En 2026, les fermetures collectives typiques pour les entreprises du bâtiment de notre région incluent une période de trois semaines environ en juillet-août (les dates exactes varient selon la convention collective applicable et les accords d’entreprise), et une période d’une à deux semaines autour des fêtes de fin d’année. Pour connaître les dates précises applicables à une entreprise donnée, il est indispensable de consulter la CCIBTP compétente pour le département ou la région du chantier.

Isabelle insiste sur un point pratique : « Quand nous planifions un chantier avec des artisans BTP pour un de nos clients, nous demandons systématiquement leurs dates de fermeture avant de finaliser le calendrier. Un client qui veut sa terrasse composite posée pour le 14 juillet doit commander en mars, pas en juin. » C’est une leçon apprise à nos dépens lors d’un projet à Caussade en 2019, où le maçon partenaire était en congés collectifs début juillet — deux semaines de retard sur un chantier que le client voulait terminé pour l’anniversaire de sa femme.

Calcul des congés payés BTP : les éléments clés

Pour les artisans et employeurs du BTP, le calcul des cotisations à la CCIBTP est un élément important de la gestion de l’entreprise. La cotisation est calculée sur l’ensemble des rémunérations versées aux salariés relevant du régime : salaire de base, primes, heures supplémentaires. Le taux de cotisation varie selon les caisses régionales et le statut des salariés (ouvriers, ETAM, cadres).

Pour un particulier qui fait appel à un artisan du bâtiment, cette connaissance permet de mieux comprendre la structure du devis. Quand Thierry reçoit un devis pour un chantier de maçonnerie paysagère, il sait que les charges sociales incluses dans le coût de la main-d’œuvre intègrent les cotisations CCIBTP. Ce n’est pas « caché » — c’est simplement un élément structurel du coût réel du travail dans le BTP.

Planifier son chantier en tenant compte du calendrier BTP

La leçon pratique que Thierry tire de ses années de collaboration avec les artisans du bâtiment est simple.
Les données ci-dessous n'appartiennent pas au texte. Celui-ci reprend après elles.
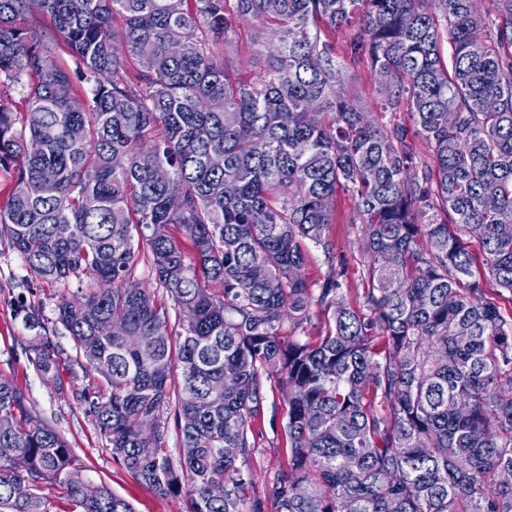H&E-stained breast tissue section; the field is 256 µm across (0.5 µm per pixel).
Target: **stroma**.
Instances as JSON below:
<instances>
[{"label": "stroma", "mask_w": 512, "mask_h": 512, "mask_svg": "<svg viewBox=\"0 0 512 512\" xmlns=\"http://www.w3.org/2000/svg\"><path fill=\"white\" fill-rule=\"evenodd\" d=\"M346 82L360 104L381 116L383 123L409 125L406 111L382 112L385 90L367 62L350 66ZM331 234L336 254L346 267L342 290L348 300H356L365 288L364 268L358 251L360 227L353 222V205L347 195H339L336 200ZM81 289L75 279L66 283L42 280L12 248L7 234L0 233V376L26 392L33 412L68 441L84 463L87 476L130 501L135 512H188L186 495L158 497L123 471L88 412L84 398L93 395L99 377L83 367L72 337L56 316L58 300L79 295ZM44 342L50 343L59 358L58 373L49 376L37 372L31 362L34 349ZM287 412L282 395L269 393L256 430V450L250 460L254 481L247 489L248 495L269 496L284 466Z\"/></svg>", "instance_id": "stroma-1"}]
</instances>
Pour les gros travaux extérieurs — maçonnerie, pose de terrasse, construction d’abris — prévoyez votre projet six mois à l’avance si vous voulez une exécution en haute saison. Les meilleures équipes sont réservées longtemps à l’avance, et les fermetures collectives réduisent la capacité de production en juillet et en décembre.

Les périodes les plus favorables pour faire démarrer un chantier sont septembre-octobre (après les congés d’été, avant le froid) et mars-avril (après les congés de Noël, avant la haute saison). Ce sont aussi souvent les périodes où les artisans proposent les meilleurs délais et la meilleure disponibilité. Et si vous tentez cette planification anticipée, vous nous en reparlerez lors de la réception de chantier — dans les délais prévus.